Please write out the text of every row again with "Leggi di più" substituted by "Read more" and nothing else changed, leaving the pictures out.

START Dataset entries

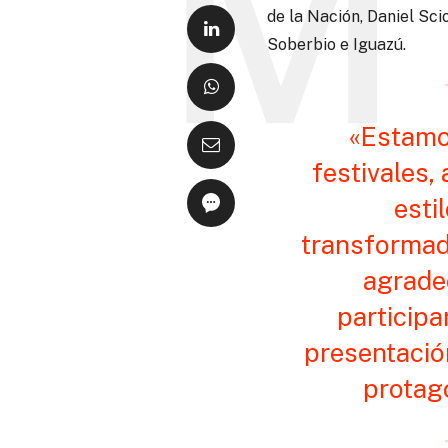
de la Nación, Daniel Sc
Soberbio e Iguazú.
«Estamo
festivales,
esti
transformad
agrade
participa
presentació
protago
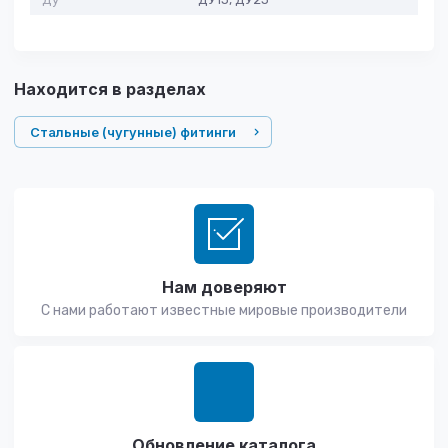
Находится в разделах
Стальные (чугунные) фитинги
Нам доверяют
С нами работают известные мировые производители
Обновление каталога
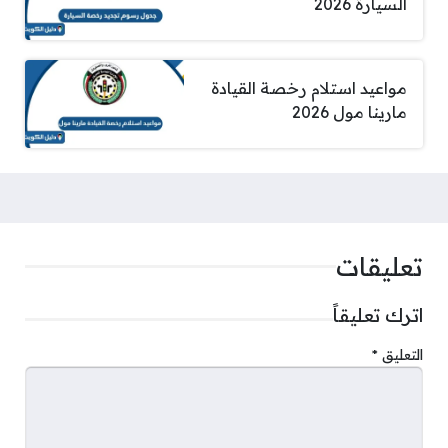
السيارة 2026
مواعيد استلام رخصة القيادة
مارينا مول 2026
تعليقات
اترك تعليقاً
التعليق
*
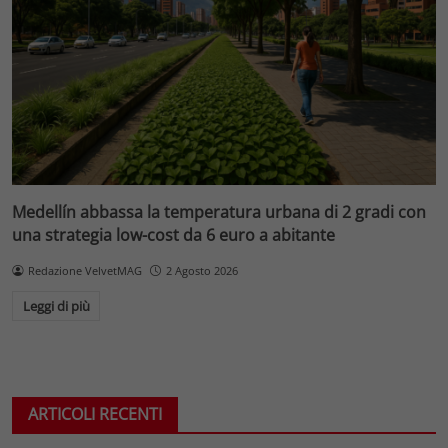
Medellín abbassa la temperatura urbana di 2 gradi con
una strategia low-cost da 6 euro a abitante
Redazione VelvetMAG
2 Agosto 2026
Leggi di più
ARTICOLI RECENTI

END Dataset entries

▸ Answer below:
de la Nación, Daniel Sc
Soberbio e Iguazú.
«Estamo
festivales,
esti
transformad
agrade
participa
presentació
protago
Находится в разделах
Стальные (чугунные) фитинги
Нам доверяют
С нами работают известные мировые производители
Обновление каталога
السيارة 2026
مواعيد استلام رخصة القيادة
مارينا مول 2026
تعليقات
اترك تعليقاً
التعليق
*
Medellín abbassa la temperatura urbana di 2 gradi con
una strategia low-cost da 6 euro a abitante
Redazione VelvetMAG
2 Agosto 2026
Read more
ARTICOLI RECENTI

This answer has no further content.